India Takes Delivery of First 4 Engines for Its Boeing C-17s

On 10JUL12 American aeroengine manufacturer Pratt & Whitney, a unit of United Technologies Corporation, reportedly delivered the first four F117 engines for the Indian Air Force to power its fleet of Boeing C-17 Globemaster III transport aircraft.

In a $4.1-billion deal in mid-2011, India’s Ministry of Defence had signed a Letter of Offer and Acceptance with the US government in a foreign military sale to acquire 10 C-17s. India will take delivery of its first C-17s in mid-2013.

“Pratt & Whitney is pleased to deliver the first four F117 engines for the Indian Air Force’s C-17 program,” said the firm’s Bev Deachin, vice president, Military Programs and Customer Support.

“We look forward to a continued partnership with India as we complete the remaining F117 engines to fulfill this contract.”

Four F117s provide exclusive power for the C-17 Globemaster III, the heavy airlifter.

The F117-PW-100 is the sister engine of Pratt & Whitney’s PW2040 commercial engine, which powers the Boeing 757.

With more than 50 million hours of military and commercial use, the F117/PW2037 has been fitted into 244 C-17s, including 28 to international customers. The U.S. Air Force – including active National Guard and Reserve units – has taken delivery of 216 C-17s.

Other customers include the United Kingdom’s Royal Air Force, the Qatar Emiri Air Force, the Royal Canadian Air Force, and the Royal Australian Air Force, the 12-member Strategic Airlift Capability initiative of NATO and Partnership for Peace nations, and the United Arab Emirates Air Force and Air Defence.
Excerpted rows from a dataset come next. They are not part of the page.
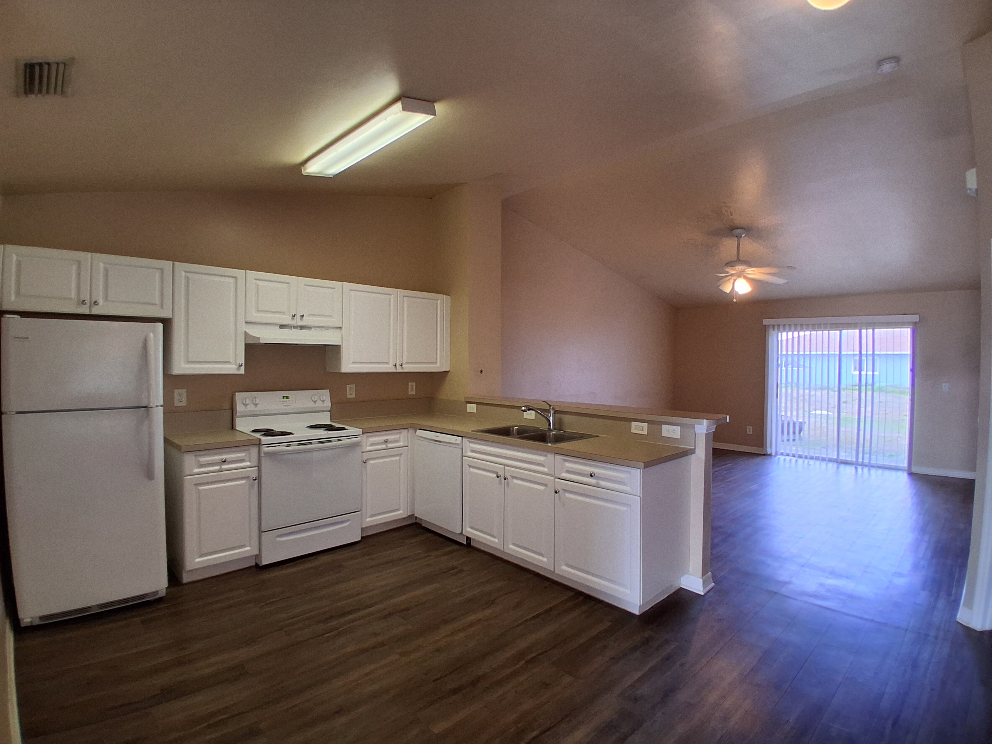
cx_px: 496
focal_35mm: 17
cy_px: 372
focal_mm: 1.4
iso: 125
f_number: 2.2
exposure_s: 1/40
Pratt & Whitney designs, manufactures and services of aircraft engines, space propulsion systems and industrial gas turbines. United Technologies, based in Hartford, Connecticut, is a diversified company providing high technology products and services to the global aerospace and building industries.

India plans to base its C-17 fleet at the Hindon air base in Ghaziabad which is within the national capital region.

As a side note: Back in 2010, the C-17 was supposedly put on the chopping block by the US Congress as cutting the program would have saved $2.5 billion. However, the program was also funding about 5,000 jobs in Long Beach which pushed California Sen. Dianne Feinstein to try and save the program. She succeeded in getting 10 more aircraft funded in  2010 and with India’s order in 2011, the program had been saved yet again.

In the trade off, India was able to get something good out of the offset deal which reportedly includes a High Altitude Engine Test Facility and Trisonic Wind Tunnel Facility valued at $510 million, for the Defence Research & Development Organisation. (India’s access to advanced technology air tunnel would be important as it has depended on Russian test facilities to evaluate the indigenous Kaveri jet engine, which was to be used in the LCA project.)

The other half of the offsets, according to the proposal, would be shared between Hindustan Aeronautics Ltd for training and maintenance for the aircraft, Tata Consultancy Services for defence strategic communication systems and Defence Land Systems — a joint venture between Mahindra Group and BAE Systems — for armoured vehicles.

(The original proposal had talked of Boeing fulfilling its obligations under the Defence Procurement Procedure “as per policy” and hence, the offset was not stated. Under the DPP, any foreign company bagging contract worth over $300 million has to invest back at least 30 per cent of it into the Indian defence sector.)